C’était l’occasion, pour ce boucher qui a fait massacrer depuis le 1er février plus de 750 opposants, de se faire adouber par ses pairs. Il n’a pas été déçu. Le « communiqué de consensus » en cinq points se contente de réclamer la cessation de la violence au Myanmar en appelant « toutes les parties à faire preuve de retenue » et à amorcer un « dialogue constructif entre toutes les parties concernées pour rechercher une solution pacifique dans l’intérêt du peuple ». Il n’y figure aucune condamnation du coup d’État à l’origine de la répression sanglante du régime, aucune menace de sanctions, aucun appel non plus à libérer les détenus politiques que l’armée birmane tue ou torture depuis douze semaines, pas même la demande d’un quelconque calendrier d’élections.

Données fournies:
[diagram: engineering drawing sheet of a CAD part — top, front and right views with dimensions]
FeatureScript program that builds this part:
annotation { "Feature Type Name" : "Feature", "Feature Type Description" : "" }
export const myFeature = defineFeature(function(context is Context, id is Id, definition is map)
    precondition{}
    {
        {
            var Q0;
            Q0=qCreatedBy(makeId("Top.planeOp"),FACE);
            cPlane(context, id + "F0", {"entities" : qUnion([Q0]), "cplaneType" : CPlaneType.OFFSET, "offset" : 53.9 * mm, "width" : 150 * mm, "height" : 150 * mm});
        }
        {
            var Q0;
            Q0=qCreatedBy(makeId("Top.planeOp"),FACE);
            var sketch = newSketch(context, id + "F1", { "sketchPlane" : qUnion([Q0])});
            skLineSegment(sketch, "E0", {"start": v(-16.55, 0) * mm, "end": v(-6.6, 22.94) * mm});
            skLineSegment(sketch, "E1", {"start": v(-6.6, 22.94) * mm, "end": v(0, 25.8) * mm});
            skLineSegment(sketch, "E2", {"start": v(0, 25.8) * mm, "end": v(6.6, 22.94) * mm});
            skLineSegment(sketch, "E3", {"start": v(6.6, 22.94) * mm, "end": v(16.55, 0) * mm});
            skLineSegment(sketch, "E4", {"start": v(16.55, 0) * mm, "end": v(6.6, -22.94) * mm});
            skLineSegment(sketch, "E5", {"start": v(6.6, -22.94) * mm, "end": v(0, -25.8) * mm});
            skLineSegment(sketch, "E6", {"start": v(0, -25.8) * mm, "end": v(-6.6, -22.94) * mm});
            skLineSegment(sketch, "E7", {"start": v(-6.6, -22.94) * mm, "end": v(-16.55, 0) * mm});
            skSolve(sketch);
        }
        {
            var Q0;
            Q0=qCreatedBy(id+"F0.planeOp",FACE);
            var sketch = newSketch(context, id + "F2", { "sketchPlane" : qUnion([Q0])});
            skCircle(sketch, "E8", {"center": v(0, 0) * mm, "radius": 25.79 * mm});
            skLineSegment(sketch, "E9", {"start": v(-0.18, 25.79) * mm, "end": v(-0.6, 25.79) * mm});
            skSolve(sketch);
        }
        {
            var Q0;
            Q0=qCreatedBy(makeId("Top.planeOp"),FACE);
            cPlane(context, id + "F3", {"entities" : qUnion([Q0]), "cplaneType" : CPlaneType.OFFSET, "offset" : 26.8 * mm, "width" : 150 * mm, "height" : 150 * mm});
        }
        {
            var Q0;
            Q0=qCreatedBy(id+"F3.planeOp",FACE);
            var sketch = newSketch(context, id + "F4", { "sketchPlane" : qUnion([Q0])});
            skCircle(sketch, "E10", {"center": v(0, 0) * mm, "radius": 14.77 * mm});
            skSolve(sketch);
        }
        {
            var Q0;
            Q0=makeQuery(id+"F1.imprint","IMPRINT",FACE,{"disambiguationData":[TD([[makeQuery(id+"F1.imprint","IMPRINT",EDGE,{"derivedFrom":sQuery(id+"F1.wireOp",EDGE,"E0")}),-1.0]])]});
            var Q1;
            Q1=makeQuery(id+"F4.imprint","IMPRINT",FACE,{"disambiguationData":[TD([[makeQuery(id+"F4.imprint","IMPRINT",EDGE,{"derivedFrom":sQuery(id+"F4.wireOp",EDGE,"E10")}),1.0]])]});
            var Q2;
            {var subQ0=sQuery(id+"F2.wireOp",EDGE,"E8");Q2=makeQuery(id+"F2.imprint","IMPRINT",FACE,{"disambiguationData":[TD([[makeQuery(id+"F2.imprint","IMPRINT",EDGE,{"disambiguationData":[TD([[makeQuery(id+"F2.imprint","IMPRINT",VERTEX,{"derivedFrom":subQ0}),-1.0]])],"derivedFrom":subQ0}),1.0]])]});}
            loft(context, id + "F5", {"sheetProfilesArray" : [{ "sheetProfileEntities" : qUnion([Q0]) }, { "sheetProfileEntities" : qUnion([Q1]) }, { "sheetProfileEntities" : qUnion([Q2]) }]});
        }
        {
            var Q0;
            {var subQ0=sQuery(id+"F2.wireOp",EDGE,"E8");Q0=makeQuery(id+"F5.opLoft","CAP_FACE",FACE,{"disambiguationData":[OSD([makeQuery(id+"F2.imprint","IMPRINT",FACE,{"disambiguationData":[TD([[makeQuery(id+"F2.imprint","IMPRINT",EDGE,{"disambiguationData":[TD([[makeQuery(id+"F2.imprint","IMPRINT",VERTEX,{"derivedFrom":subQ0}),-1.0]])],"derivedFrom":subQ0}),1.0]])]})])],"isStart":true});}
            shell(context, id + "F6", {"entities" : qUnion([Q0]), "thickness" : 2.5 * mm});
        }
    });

Objectifs:
a: Traduisez en anglais cette phrase de l’extrait sur le Myanmar : « C’était l’occasion, pour ce boucher qui a fait massacrer depuis le 1er février plus de 750 opposants, de se faire adouber par ses pairs. »
b: D’après l’extrait sur le Myanmar, en combien de points le « communiqué de consensus » est-il rédigé ?
c: Prolongez l’extrait sur le Myanmar à la suite de sa dernière phrase.

Réponses rédigées:
a: It was an opportunity for this butcher, who has had more than 750 opponents massacred since February 1, to receive the blessing of his peers.

b: En cinq points.

c:
Ce n’est à vrai dire pas surprenant de la part d’une association qui compte en son sein de nombreux dictateurs, eux-mêmes parvenus au pouvoir par les mêmes moyens, comme Prayut Chan-o-cha, militaire et Premier ministre thaïlandais au pouvoir depuis son coup d’État de 2014. Mais cette opération de légitimation correspond aussi aux intérêts des grandes puissances impérialistes. Un article paru le 9 avril dans la revue américaine de relations internationales Foreign Affairs, qui fait référence dans les milieux impérialistes, l’explique de manière crue.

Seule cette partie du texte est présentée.